DIRECTIONS
A word-for-word copy of the line containing "Consider the image." and every following line to the end of the data below is all the answer should hold.

[Scene geometry reasoning data]
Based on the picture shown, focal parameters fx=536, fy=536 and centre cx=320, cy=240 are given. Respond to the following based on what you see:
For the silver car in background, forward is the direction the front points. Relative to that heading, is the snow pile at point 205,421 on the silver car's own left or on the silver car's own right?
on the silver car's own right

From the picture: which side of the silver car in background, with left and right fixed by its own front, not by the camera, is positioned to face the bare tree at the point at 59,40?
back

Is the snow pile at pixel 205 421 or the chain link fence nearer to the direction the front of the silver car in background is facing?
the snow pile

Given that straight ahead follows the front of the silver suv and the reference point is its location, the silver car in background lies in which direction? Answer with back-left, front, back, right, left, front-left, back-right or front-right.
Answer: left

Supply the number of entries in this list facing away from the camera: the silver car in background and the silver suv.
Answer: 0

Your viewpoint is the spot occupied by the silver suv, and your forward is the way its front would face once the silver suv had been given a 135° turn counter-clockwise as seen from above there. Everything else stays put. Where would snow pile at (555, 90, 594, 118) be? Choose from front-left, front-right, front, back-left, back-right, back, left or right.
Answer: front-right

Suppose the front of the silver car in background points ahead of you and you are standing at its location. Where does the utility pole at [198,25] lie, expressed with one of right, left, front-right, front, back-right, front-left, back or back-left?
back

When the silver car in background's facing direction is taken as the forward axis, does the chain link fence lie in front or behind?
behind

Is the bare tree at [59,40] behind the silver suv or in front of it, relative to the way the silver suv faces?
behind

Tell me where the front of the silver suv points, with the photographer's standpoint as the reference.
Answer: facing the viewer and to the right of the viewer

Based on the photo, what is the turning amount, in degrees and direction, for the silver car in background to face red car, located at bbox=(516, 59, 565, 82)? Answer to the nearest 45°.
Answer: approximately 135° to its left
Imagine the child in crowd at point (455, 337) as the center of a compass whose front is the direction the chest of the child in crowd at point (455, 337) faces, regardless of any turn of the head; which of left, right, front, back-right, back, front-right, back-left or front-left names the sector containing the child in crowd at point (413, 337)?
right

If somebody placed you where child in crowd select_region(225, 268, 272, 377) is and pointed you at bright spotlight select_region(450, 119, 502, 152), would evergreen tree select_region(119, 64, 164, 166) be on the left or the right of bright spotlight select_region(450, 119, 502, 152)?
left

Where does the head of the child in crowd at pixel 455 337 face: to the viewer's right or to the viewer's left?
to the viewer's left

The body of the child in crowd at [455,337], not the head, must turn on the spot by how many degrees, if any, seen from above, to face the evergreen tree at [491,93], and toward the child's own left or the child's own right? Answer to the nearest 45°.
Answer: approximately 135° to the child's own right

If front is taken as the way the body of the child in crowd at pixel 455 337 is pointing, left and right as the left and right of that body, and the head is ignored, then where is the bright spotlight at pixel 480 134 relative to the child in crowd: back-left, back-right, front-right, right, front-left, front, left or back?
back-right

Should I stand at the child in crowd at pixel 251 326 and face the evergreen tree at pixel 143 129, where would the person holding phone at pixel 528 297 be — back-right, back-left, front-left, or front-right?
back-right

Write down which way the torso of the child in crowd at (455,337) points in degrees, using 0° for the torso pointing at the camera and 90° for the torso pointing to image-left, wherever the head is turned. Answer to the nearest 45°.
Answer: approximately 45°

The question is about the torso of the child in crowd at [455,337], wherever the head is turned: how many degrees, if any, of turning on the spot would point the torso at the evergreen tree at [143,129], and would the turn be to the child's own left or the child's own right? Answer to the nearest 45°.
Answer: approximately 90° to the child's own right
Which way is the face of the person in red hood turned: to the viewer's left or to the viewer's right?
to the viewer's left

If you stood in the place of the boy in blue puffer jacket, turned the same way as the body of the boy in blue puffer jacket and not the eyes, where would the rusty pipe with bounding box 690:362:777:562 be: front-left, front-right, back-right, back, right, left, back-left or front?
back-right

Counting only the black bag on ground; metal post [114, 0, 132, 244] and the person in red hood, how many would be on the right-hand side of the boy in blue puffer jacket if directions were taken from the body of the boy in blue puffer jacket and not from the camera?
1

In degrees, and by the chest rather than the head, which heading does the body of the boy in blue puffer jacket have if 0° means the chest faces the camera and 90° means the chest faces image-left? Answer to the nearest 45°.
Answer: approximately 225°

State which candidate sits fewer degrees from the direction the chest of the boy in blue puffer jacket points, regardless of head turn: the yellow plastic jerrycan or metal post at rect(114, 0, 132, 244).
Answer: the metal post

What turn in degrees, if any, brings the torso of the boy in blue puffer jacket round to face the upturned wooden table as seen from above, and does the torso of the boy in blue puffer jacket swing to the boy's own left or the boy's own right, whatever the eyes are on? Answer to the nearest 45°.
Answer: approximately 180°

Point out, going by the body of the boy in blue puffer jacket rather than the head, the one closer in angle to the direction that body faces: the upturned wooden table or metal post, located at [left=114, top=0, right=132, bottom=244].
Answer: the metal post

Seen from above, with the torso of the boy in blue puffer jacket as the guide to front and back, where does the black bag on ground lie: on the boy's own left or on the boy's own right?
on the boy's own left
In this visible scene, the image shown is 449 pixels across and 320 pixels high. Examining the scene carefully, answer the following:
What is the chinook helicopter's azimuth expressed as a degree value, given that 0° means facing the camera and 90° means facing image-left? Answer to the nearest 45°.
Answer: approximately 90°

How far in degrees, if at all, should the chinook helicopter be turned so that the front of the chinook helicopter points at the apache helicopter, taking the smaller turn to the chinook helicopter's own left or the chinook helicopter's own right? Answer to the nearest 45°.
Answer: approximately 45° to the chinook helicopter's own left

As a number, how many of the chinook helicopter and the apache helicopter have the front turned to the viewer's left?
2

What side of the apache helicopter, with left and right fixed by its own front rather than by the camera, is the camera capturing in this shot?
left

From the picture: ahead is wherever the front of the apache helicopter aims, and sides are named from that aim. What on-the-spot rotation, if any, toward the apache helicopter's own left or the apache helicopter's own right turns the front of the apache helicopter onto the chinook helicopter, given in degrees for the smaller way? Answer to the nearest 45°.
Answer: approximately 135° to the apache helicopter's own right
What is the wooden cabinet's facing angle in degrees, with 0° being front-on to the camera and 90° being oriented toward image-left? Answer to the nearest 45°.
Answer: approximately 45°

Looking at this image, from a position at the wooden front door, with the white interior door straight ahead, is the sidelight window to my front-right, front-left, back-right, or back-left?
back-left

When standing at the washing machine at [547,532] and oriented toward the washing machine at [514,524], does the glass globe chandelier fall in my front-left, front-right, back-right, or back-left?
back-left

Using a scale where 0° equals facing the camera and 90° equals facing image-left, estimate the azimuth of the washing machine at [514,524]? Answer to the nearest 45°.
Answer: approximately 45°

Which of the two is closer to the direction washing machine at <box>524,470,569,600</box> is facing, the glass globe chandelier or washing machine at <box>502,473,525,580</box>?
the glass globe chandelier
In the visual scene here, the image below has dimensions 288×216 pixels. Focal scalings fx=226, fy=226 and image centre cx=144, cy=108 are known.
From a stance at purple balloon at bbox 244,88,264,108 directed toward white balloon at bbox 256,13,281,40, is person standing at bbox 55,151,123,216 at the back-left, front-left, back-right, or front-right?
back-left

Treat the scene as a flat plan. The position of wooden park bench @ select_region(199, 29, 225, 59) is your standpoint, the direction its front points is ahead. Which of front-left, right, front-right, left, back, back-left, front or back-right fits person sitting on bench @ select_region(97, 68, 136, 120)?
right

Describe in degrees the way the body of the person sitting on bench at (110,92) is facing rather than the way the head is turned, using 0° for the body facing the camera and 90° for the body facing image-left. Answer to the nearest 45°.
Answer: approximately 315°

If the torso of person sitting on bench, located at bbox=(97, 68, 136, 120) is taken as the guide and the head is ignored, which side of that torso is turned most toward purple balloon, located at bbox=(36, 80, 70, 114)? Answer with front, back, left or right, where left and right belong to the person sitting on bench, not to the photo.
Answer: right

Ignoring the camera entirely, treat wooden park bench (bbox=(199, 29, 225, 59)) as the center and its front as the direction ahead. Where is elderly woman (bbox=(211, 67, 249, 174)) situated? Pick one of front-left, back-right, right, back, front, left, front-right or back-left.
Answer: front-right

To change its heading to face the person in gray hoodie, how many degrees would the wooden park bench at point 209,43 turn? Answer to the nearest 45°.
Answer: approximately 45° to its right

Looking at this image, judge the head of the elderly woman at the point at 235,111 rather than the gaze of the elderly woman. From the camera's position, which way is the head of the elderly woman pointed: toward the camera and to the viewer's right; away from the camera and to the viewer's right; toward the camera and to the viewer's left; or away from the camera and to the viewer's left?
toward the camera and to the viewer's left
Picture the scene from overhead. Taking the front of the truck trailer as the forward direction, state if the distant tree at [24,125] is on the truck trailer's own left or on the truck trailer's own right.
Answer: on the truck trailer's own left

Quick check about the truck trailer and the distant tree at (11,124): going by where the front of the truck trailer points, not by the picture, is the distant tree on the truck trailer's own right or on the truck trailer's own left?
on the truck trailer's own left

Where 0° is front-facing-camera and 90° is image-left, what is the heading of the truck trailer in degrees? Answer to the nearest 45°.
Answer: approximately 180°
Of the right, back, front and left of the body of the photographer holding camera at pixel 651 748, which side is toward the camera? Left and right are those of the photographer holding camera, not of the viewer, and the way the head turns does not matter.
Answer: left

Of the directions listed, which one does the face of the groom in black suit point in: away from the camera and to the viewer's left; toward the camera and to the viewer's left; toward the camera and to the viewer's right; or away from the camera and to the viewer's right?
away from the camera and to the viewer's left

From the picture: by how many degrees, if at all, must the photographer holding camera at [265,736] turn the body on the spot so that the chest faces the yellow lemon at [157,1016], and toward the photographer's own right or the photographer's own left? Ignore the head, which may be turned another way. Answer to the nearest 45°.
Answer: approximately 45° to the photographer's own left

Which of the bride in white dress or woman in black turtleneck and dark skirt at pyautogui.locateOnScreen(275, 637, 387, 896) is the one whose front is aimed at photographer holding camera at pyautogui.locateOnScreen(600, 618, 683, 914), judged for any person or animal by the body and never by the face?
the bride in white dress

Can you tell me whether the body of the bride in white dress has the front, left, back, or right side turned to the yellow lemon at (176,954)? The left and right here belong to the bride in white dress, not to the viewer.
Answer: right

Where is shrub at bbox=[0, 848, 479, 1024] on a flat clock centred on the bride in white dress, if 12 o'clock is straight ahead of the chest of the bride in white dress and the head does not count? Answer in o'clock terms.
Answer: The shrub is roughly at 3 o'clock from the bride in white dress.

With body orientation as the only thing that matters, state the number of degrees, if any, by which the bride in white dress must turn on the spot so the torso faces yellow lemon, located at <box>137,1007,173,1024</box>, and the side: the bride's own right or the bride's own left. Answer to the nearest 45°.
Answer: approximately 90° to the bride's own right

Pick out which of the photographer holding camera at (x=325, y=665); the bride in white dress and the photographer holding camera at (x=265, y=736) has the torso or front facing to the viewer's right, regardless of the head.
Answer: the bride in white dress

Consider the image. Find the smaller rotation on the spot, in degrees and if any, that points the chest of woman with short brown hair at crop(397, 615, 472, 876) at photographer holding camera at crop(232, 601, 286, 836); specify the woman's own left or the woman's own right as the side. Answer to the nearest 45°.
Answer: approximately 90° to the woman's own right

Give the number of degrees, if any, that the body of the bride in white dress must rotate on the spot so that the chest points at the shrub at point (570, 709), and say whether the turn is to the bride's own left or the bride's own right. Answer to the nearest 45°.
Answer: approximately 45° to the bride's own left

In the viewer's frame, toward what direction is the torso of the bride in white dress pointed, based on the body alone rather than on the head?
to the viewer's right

TASK RESULT
Consider the image. Find the smaller rotation on the spot, in degrees and if any, that points the chest of woman with short brown hair at crop(397, 615, 472, 876) at photographer holding camera at crop(232, 601, 286, 836); specify the woman's own left or the woman's own right as the side. Answer to the nearest 45°.
Answer: approximately 90° to the woman's own right

Give the number of degrees, if any, that the body of the bride in white dress must rotate on the spot so that the chest points at the shrub at point (570, 709), and say whether the turn is to the bride's own left or the bride's own right. Answer to the nearest 45°.
Answer: approximately 45° to the bride's own left

In the viewer's frame, toward what direction is the torso of the bride in white dress pointed, based on the body alone rather than on the head?
to the viewer's right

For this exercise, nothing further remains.